My Cousin, Alexa
Originally posted March 23, 2025
Tomorrow is my cousin’s birthday. She’s a thousand miles away in New York City, and she turns twenty-one. My cousin Alexa has consistently changed my life everyday since the moment she stumbled into it, and I want to tell you a littleeeee bit about it.
I met Alexa formally my junior year of high school, way back when in 2020. So, she’s actually not my cousin. At my seventeenth birthday party, Alexa and I found out our families come from the same small town in Puerto Rico, and our tias knew each other back in the day. When we found that out, we were already two apples in an orchard, and knowing our histories were in some away intertwined, bonded us together in a way that can never be broken. So now, every person I meet hears my cousin, even if she might not really be.
I’ve spent five years with Alexa. Our senior year of high school, we shared the role of editor-in-chief of our yearbook staff. They were our children. The boys especially liked to joke that we were their parents. We definitely fought like it. We had the kind of relationship with yearbook that we could spend the whole day screaming at each other over type font, and then walk out of the courtyard gates and back to her car like we’d never been mad at each other a day of our lives.
We took our staff to Disney once. Our digital art department took us on an Imagination Campus field trip every year, and since we were in charge, our middle schoolers got automatically put into our group. This Magic Kingdom trip with Lucas and Atlas and our photojournalistic friends changed my life in a lot of ways. I wouldn’t clock into work at Cinderella’s castle every day if Alexa and I didn’t run wild through Disney together.

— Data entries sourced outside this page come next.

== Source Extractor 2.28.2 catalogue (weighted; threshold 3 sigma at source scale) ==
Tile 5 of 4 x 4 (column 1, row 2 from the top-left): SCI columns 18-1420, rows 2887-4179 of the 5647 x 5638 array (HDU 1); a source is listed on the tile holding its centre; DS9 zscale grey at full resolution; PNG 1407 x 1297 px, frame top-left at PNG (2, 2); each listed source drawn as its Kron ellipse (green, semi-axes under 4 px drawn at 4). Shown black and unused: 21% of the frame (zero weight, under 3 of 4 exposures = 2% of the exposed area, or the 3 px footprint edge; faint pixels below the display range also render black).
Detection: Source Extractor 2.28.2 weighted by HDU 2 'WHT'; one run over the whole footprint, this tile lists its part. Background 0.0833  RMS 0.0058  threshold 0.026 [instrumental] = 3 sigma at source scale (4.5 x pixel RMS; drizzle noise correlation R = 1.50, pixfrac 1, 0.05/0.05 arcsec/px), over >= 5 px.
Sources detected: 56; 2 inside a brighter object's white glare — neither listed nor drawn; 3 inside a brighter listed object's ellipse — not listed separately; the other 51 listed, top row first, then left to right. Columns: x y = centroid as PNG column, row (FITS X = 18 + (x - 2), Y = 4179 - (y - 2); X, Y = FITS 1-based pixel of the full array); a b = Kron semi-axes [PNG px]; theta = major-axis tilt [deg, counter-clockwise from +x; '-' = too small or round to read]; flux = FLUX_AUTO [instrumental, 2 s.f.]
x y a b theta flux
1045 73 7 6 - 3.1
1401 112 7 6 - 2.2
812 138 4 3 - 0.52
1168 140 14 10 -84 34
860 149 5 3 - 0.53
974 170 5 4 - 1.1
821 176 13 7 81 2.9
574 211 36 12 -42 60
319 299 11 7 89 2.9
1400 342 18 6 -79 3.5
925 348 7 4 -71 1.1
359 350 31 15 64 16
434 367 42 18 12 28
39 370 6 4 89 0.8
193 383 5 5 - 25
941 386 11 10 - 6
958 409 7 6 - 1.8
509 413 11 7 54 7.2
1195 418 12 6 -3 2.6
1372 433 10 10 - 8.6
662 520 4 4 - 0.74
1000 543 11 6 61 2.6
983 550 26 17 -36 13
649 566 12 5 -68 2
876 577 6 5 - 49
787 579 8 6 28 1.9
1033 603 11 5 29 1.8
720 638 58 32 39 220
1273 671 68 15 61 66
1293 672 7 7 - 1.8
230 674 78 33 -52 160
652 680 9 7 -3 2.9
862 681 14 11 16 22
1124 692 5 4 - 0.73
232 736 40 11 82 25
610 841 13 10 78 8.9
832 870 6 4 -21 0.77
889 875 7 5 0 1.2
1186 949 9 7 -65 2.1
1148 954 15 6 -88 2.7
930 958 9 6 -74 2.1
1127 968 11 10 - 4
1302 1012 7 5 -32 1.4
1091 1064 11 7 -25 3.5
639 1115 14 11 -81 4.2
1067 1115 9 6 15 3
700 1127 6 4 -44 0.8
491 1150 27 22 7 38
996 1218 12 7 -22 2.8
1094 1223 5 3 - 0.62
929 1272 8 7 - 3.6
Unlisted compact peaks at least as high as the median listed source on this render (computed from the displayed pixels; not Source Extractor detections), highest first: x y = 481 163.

Alexa’s dreams were always bigger than mine. Rather, she just decided she would make her biggest dream happen, and I chose my most realistic dream (which didn’t even work out, let that be a lesson to you- follow your big dream). In 2022, Alexa packed up her room, gave away her precious 2003 Toyota Avalon, and hauled it to Manhattan. The day she left, I was so mad at her. I was so angry with her for things I can’t even remember now. And every moment after that I longed for the days she was home and I could be mad at her one moment, and sing Silk Chiffon in the passenger seat the next. Every time I’ve seen her since, it’s been the goodbye we deserved to have the first time. I cry and cry and cry. I laugh and laugh and laugh. I love and love and love. From the first day we met I knew two things: Alexa would move to New York and become everything she ever wanted, and I would be her closest girl that was far away while she did it.
I just really miss her. I really miss her. I want to talk about her. I do constantly. Everyone that I’ve met in the past five years has known her name. My cousin is everything to me, I’ve known that since we first stepped foot in room 203 down the art hallway. I could go on and on. She’s the pedestal that without I couldn’t stand. She’s the lenses that without I couldn’t see. She’s my primita.
We have a song, that’s belonged to us and only us for about four years now. It’s called dorothea, and it’s by Taylor Swift. It’s from the perspective of a girl whose best friend moved to a big city to become someone famous, and how she’s proud but wants her to know she can always come home. Alexa, you can always come home. Happy birthday.